Transfer the pork to a large flat casserole. Pour the braising liquid from the slow cooker through a fine-mesh sieve and then into a fat separator; skim off the fat and reserve the braising liquid. Pull the meat from the bone and shred the pork using two forks. Pour a small amount of the braising liquid over the shredded pork to keep it moist; cover the casserole with aluminum foil and keep warm in the oven at low temperature.
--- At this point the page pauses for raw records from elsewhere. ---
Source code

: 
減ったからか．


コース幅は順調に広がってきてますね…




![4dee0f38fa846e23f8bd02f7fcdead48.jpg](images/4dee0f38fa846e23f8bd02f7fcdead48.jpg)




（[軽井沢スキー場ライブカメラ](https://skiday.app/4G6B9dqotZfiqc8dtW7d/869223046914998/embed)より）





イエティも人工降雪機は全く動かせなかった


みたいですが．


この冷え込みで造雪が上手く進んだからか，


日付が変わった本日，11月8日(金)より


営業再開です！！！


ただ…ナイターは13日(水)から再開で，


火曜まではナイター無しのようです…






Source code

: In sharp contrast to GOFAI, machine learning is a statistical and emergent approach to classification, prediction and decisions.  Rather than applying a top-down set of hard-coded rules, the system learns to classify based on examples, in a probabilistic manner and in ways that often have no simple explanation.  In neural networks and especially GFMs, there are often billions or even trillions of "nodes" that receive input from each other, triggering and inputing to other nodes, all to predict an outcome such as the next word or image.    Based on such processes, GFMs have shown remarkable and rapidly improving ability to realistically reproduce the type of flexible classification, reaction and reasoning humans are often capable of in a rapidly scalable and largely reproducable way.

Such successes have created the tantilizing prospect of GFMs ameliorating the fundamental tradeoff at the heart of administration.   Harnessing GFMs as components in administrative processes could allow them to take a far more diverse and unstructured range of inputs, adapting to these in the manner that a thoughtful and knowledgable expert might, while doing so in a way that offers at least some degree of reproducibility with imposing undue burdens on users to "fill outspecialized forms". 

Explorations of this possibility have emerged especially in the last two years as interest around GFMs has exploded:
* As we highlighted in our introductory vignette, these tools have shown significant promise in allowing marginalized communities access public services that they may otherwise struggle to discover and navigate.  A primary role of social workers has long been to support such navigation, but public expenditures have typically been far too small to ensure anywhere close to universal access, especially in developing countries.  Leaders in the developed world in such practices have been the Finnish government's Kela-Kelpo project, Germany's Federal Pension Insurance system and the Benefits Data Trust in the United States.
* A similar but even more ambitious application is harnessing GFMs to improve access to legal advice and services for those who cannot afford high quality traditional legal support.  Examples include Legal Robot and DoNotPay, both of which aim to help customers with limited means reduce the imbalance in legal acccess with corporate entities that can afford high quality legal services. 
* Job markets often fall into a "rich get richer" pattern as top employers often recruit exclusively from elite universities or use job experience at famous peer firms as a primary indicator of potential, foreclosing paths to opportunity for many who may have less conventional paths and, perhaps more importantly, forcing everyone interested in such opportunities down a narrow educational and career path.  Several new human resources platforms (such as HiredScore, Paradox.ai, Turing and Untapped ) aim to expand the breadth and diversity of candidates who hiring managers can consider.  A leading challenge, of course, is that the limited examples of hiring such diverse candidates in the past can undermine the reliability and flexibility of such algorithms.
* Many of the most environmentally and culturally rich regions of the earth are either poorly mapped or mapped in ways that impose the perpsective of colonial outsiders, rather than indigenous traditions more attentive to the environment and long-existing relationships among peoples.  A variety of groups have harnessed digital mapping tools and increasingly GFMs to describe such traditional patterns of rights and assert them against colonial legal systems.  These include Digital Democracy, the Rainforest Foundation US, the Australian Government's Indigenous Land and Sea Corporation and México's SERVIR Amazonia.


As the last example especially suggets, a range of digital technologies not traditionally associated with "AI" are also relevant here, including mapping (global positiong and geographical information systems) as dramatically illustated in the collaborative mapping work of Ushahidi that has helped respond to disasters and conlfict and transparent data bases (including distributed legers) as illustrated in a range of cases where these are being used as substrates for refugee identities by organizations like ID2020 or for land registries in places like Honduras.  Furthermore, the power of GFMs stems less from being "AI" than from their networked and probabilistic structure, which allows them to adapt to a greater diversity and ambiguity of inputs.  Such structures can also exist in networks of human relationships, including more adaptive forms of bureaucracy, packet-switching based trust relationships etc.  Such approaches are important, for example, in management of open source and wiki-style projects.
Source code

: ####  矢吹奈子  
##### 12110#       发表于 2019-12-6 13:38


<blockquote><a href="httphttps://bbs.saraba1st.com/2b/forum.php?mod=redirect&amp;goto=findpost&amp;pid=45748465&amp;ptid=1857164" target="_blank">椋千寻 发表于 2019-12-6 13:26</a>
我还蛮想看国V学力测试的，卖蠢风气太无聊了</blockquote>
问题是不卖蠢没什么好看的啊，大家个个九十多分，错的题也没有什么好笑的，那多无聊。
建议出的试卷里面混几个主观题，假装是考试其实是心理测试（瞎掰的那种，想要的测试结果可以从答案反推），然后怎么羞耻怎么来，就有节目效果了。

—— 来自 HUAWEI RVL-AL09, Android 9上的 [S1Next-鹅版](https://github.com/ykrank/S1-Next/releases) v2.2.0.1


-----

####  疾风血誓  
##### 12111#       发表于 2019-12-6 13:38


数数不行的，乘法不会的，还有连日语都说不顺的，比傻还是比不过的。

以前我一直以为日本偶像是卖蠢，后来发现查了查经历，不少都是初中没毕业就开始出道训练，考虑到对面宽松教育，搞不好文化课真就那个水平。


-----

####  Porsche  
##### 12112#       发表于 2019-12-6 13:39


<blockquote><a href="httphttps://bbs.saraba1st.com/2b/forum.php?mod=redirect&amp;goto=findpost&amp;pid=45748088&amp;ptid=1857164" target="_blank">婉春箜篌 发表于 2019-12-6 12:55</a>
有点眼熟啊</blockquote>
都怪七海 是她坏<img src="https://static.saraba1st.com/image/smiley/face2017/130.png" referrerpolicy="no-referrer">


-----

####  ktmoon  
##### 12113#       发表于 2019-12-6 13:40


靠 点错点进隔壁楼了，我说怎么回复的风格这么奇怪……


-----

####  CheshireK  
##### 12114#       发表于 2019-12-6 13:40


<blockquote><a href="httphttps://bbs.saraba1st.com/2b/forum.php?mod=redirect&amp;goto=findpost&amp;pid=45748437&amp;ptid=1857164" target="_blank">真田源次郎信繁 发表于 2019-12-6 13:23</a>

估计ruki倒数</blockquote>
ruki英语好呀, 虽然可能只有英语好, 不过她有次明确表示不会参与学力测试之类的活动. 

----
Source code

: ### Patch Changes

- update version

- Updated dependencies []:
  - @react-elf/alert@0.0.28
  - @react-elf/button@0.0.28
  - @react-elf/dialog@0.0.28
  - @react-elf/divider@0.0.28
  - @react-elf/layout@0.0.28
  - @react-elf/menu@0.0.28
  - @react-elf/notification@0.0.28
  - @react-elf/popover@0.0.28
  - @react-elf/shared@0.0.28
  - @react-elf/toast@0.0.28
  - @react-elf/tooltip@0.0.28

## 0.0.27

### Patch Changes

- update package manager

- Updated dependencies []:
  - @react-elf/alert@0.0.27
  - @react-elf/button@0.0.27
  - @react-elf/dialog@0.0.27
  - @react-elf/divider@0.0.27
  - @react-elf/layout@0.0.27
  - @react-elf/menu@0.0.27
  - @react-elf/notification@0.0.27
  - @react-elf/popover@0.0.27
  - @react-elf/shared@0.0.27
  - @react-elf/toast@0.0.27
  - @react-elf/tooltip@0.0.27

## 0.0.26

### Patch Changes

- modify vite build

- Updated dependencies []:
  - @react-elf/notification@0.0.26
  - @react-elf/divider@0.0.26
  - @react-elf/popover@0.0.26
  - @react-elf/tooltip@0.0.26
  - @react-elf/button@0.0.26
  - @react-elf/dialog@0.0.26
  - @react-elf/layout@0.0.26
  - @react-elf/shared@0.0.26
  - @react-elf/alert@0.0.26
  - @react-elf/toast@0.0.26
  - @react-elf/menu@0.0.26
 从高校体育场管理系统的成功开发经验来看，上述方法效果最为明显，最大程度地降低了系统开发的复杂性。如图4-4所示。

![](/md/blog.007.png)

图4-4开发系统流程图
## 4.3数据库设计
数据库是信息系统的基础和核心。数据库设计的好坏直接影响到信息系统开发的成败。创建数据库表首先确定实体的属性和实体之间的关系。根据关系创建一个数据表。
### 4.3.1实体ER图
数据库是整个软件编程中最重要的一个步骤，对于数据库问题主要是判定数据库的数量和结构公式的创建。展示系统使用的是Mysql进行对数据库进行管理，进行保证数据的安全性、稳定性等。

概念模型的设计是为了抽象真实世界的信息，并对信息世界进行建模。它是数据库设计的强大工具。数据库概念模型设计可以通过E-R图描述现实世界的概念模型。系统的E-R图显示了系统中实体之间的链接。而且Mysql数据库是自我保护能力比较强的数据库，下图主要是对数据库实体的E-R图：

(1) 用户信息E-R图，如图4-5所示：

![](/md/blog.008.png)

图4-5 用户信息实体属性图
In the meantime, bring 4 quarts of water to a boil for the pasta; add a large pinch of kosher salt and a splash of olive oil. Grate the Pecorino Romano very finely (it should have a powdery, airy consistency). Cook the linguine until al-dente; they should still be firm, as they will finish the cooking process in the pan. Drain the pasta and reserve 1-2 cups of the pasta water. Meanwhile, heat a large frying pan over medium heat. Working in batches if necessary, pour ½ cup of the pasta water into the pan together with butter and ground pepper. Add the linguine and the Pecorino Romano; toss and keep heating until the cheese is melted and evenly covers the pasta; the pasta should be almost dry.
Note: The original recipe for pasta cacio e pepe uses spaghetti instead of linguine – I hope the Roman gods will forgive the modification. Feel free to use spaghetti if you fear their wrath.
Plate the pulled pork with the pasta cacio e pepe in deep plates; serve with plum-chipotle sauce over the pork to taste. Pair with a medium-bodied red wine like a Californian Zinfandel or an Italian Chianti.